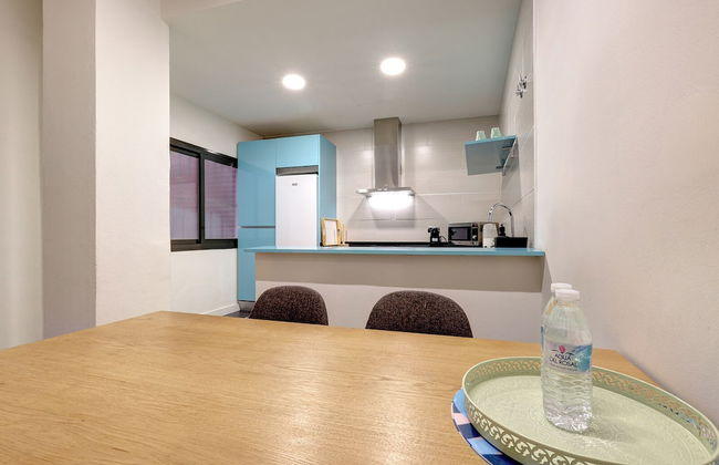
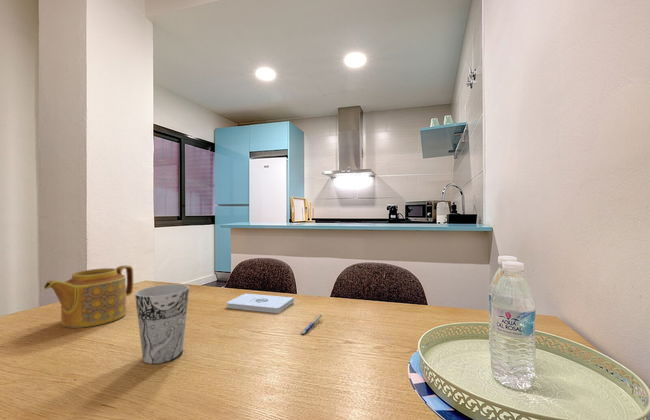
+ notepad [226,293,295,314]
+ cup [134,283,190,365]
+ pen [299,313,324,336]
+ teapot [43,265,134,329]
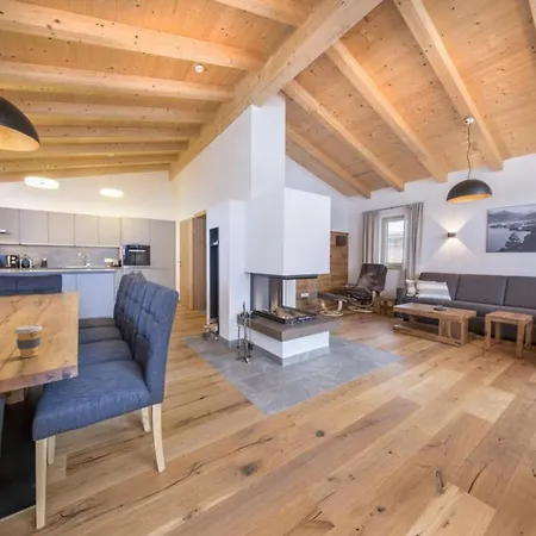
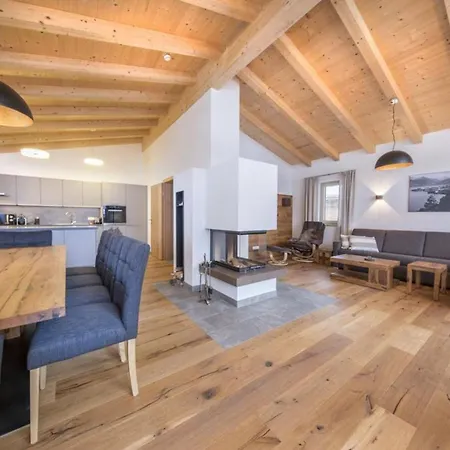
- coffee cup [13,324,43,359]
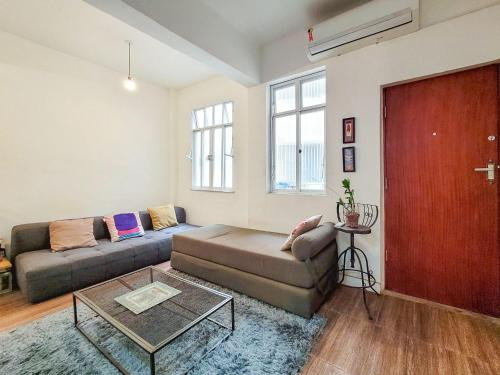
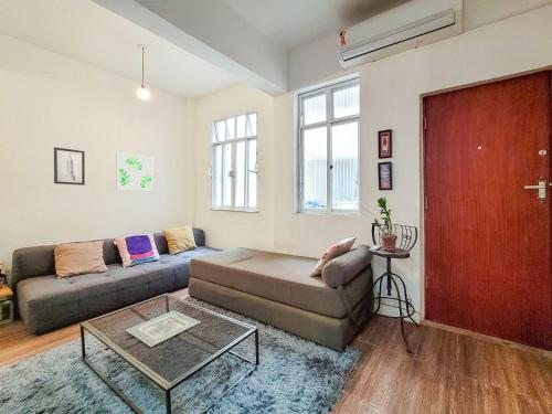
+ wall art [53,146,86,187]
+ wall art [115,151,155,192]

---

▶ _About this task_
The reply must hold every line above exactly as written and none of the pictures.

▶ _Result of the exercise_
+ notepad [226,293,295,314]
+ cup [134,283,190,365]
+ pen [299,313,324,336]
+ teapot [43,265,134,329]
- coffee cup [13,324,43,359]
+ wall art [53,146,86,187]
+ wall art [115,151,155,192]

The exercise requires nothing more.